Helder Picarelli, neurocirurgião do Hospital das Clínicas da Faculdade de Medicina da USP, destaca o potencial promissor do Leqembi, mas com ressalvas. Ele ressalta, no entanto, que são necessários mais dados e observações ao longo do tempo para uma conclusão definitiva sobre o custo-benefício e o impacto a longo prazo, dada a complexidade da condição e o custo elevado associado a novas terapias.
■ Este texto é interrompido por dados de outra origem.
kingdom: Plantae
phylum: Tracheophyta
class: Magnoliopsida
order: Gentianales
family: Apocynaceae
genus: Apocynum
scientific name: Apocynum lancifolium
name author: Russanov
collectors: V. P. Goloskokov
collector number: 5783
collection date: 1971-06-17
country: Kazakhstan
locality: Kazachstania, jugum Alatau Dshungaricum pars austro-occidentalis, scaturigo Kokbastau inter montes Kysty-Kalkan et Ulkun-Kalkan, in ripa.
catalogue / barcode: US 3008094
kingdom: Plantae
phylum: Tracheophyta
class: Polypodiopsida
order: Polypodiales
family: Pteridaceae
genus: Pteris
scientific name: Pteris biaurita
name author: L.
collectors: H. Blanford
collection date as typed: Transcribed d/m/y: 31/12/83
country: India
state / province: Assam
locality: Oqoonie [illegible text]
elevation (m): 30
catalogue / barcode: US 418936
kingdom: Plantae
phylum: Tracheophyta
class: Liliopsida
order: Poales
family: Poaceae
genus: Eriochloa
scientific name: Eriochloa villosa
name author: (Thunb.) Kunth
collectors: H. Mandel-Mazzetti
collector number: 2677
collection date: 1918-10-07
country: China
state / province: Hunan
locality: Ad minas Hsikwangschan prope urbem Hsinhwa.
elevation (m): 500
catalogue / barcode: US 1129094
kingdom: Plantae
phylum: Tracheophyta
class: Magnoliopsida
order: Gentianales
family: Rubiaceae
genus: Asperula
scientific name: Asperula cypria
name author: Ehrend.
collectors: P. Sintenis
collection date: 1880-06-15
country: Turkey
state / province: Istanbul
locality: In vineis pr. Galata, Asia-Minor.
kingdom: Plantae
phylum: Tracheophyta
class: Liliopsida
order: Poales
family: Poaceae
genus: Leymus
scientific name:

Disponibilidade global do tratamento

Desde 2023, o Leqembi já havia recebido aprovação da agência reguladora dos Estados Unidos, a FDA (Food and Drug Administration), e está sendo comercializado naquele país, demonstrando sua aceitação em mercados importantes. A validação pela Anvisa agora permite que pacientes no Brasil tenham acesso a este tratamento inovador, alinhando o país às práticas de saúde internacionais no combate ao Alzheimer. A disponibilidade global do medicamento representa um esforço coordenado da comunidade científica e regulatória para oferecer soluções aos desafios impostos por doenças neurodegenerativas complexas, que demandam abordagens terapêuticas cada vez mais sofisticadas e eficazes.

Indicações e formas de administração

O Leqembi é especificamente indicado para indivíduos diagnosticados com demência leve, um estágio inicial da doença de Alzheimer. Sua aplicação ocorre por meio de infusões intravenosas, geralmente realizadas em ambiente clínico, o que exige acompanhamento médico contínuo para monitorar a resposta do paciente e quaisquer possíveis efeitos adversos, garantindo a segurança do tratamento.